Cisco Attacks Ericsson’s Mediaroom Market

Ericsson isn’t the only company providing an upgrade path for Mediaroom, the IPTV platform it acquired from Microsoft in 2013.

Cisco Systems is applying some competitive pressure on Ericsson as it moves ahead with a replacement program that takes direct aim at Mediaroom’s market. In addition to converting those service providers to Cisco’s own cloud-based, multiscreen offering, the Infinite Video Platform (IVP), Cisco said it can help operators make the move without swapping out their old set-tops.

Cisco embarked on the Mediaroom replacement program after a number of its customers “expressed concerns around where Ericsson was with their media division” and asked if Cisco would be interested in providing an alternative offering, Ramin Farassat, director of product line management and product marketing for Cisco’s Service Provider Platforms & Applications unit, said.

============================================================

**Actions to take:**
[1] In the article about Cisco's challenge to Ericsson's Mediaroom market, what is Cisco's cloud-based, multiscreen offering called?
[2] Continue the article about Cisco's Mediaroom replacement program from the point where it stops.

**Record extracts:**
============================================================

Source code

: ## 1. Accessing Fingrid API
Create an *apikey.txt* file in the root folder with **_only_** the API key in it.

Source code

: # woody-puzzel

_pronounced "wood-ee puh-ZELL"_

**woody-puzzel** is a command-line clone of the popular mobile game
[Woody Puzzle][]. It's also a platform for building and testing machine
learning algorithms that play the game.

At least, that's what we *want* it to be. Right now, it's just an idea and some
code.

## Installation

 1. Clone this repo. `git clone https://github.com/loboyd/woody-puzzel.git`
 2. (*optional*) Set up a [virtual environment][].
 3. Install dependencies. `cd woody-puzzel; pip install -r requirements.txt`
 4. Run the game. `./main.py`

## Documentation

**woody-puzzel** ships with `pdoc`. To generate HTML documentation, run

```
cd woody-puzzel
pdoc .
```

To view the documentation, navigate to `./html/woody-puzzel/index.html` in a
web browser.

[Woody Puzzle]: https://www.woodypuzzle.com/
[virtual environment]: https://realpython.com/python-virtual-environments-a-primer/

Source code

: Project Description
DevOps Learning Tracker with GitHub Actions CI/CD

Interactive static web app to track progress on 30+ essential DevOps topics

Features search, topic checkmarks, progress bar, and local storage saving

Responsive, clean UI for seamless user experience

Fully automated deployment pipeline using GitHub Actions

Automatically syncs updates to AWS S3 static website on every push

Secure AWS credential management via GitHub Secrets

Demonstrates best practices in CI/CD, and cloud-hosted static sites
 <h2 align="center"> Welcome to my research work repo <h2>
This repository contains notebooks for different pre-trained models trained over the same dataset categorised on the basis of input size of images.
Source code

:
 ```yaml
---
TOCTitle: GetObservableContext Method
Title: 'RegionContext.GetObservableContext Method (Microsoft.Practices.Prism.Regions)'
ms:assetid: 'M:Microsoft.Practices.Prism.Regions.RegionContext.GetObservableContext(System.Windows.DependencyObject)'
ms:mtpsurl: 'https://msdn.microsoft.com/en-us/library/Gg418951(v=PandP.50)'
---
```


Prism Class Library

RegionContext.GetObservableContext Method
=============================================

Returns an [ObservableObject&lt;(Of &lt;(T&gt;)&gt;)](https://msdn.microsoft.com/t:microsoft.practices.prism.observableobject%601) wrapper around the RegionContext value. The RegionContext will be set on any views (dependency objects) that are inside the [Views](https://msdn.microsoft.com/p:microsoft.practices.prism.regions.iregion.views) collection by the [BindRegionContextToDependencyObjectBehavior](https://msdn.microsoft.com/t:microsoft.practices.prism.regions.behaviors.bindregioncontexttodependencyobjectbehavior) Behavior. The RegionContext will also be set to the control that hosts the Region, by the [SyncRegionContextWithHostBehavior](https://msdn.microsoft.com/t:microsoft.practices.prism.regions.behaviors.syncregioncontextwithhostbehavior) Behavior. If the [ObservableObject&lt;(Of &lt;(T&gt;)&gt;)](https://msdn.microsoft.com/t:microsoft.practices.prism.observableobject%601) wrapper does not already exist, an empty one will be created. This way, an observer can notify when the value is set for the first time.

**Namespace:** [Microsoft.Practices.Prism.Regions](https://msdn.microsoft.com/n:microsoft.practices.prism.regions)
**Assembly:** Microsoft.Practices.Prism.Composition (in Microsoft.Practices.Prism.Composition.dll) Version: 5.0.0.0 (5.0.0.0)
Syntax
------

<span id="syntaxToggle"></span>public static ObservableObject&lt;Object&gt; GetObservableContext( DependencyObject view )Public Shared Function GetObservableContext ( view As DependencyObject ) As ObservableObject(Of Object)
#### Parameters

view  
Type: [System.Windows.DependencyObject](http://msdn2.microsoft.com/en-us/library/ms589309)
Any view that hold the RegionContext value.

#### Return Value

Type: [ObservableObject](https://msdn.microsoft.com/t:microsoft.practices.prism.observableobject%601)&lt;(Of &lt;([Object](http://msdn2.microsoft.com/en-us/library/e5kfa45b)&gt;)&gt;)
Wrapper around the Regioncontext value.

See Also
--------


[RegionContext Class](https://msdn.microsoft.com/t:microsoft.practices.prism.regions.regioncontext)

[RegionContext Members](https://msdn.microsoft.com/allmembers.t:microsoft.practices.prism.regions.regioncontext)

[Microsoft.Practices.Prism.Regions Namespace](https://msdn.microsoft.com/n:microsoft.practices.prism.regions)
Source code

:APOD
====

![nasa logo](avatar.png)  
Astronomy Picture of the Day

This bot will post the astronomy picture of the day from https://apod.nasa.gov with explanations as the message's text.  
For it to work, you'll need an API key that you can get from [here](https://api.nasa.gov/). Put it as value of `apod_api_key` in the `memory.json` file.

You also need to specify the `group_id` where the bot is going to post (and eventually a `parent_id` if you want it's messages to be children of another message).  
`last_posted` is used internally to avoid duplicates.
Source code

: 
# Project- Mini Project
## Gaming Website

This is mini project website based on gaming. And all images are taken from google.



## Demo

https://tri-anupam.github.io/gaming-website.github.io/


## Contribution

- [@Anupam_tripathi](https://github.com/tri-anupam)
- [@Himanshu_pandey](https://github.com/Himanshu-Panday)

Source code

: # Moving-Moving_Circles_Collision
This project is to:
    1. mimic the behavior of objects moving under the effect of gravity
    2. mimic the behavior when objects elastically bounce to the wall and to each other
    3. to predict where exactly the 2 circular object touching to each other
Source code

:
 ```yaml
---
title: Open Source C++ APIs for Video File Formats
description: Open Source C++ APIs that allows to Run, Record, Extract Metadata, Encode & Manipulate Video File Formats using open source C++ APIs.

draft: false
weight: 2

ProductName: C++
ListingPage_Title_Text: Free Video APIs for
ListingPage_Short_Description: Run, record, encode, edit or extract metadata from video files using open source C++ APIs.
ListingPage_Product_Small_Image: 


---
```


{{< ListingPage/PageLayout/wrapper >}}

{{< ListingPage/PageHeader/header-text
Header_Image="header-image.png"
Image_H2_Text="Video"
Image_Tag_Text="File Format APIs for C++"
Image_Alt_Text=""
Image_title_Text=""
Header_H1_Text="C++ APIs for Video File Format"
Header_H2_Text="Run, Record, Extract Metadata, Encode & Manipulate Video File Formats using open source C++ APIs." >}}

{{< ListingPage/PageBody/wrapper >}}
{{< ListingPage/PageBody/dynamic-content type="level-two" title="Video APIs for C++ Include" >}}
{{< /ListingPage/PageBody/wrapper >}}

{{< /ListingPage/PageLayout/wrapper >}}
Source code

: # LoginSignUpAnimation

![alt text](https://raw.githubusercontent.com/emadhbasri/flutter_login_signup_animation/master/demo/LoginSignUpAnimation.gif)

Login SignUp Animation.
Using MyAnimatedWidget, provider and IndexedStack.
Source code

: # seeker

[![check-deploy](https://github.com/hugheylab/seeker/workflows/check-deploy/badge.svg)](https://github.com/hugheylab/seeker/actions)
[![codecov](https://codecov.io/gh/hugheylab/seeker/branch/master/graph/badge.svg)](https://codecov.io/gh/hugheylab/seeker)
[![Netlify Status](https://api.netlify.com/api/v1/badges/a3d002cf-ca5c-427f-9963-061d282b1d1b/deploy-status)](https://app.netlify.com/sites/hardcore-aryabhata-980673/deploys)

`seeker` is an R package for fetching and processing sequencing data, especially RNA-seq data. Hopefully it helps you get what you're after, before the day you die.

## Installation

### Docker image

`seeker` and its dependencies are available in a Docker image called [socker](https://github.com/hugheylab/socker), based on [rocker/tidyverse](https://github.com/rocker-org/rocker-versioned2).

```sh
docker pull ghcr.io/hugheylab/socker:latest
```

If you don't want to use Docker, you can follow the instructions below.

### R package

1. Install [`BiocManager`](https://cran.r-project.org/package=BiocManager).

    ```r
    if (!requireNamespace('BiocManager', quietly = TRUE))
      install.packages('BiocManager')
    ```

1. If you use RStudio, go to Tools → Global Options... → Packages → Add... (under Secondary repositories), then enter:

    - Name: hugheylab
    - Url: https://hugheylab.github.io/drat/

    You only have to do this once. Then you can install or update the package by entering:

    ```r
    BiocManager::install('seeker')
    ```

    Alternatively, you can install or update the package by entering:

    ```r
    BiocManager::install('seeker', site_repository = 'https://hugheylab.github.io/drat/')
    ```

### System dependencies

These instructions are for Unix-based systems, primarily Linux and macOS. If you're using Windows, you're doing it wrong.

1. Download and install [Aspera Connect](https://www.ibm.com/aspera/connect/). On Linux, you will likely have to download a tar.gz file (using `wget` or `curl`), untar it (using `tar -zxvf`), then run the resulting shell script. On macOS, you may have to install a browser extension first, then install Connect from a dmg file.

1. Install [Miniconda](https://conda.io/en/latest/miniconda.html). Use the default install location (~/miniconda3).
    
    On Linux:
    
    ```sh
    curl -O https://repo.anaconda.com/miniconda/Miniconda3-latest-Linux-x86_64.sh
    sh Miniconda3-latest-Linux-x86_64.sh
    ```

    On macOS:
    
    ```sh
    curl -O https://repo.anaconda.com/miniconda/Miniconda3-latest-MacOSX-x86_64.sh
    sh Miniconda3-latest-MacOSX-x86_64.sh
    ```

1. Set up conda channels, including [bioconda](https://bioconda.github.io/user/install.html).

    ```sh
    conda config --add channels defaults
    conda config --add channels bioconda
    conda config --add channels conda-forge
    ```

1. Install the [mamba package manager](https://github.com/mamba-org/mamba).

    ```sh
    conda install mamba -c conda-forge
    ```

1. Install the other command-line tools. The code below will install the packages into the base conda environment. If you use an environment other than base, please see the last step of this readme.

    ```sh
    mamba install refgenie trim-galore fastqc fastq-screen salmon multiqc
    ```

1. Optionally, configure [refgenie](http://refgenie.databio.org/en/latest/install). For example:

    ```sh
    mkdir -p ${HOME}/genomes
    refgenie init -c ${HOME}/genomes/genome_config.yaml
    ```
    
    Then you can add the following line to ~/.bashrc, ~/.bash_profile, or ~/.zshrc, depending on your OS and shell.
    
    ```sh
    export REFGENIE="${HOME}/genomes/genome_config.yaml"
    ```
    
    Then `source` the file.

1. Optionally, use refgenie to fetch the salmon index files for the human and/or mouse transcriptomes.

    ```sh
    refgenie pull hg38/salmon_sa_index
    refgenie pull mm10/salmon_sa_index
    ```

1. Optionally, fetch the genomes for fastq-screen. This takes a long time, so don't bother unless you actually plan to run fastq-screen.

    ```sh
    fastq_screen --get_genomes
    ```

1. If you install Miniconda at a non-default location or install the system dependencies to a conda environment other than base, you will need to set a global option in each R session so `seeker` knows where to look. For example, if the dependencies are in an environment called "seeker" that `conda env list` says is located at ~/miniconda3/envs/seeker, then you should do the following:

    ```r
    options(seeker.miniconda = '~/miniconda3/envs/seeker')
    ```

============================================================

**Answers by item number:**
[1] The Infinite Video Platform (IVP).

[2]
Farassat said those conversations got underway about a year ago. Coincidentally, they were happening around the time a Bloomberg report suggested Ericsson had hired banks to review its media business, including the search for a possible buyer for its broadcast and media services unit.

Ericsson hasn’t confirmed those plans, but last year it renamed its Broadcast and Media Services business unit Red Bee Media, sparking fresh speculation the decision was tied to possible M&A activity involving that division.

UPDATE (1-31-2018): Ericsson Sells Majority Stake in Media Solutions Unit

Enabling the Move to IVP
The premise behind Cisco’s Mediaroom replacement program is to enable those service providers to move to IVP, which supports linear TV, video-on-demand, cloud DVR services (including 4K) and new interfaces and voice navigation for set-tops and mobile devices, in a way “that doesn’t actually reinvent the wheel,” Farassat said. “We didn’t want to introduce another completely new architecture to customers.”

While Cisco’s Mediaroom replacement approach leans on the IVP cloud backend for video management and distribution, it doesn’t require the operator to swap out most of the boxes they are currently using for Mediaroom. Those include boxes originally made by suppliers such as Arris, Technicolor and Cisco. (Cisco sold its consumer premises equipment business to Technicolor in late 2015.)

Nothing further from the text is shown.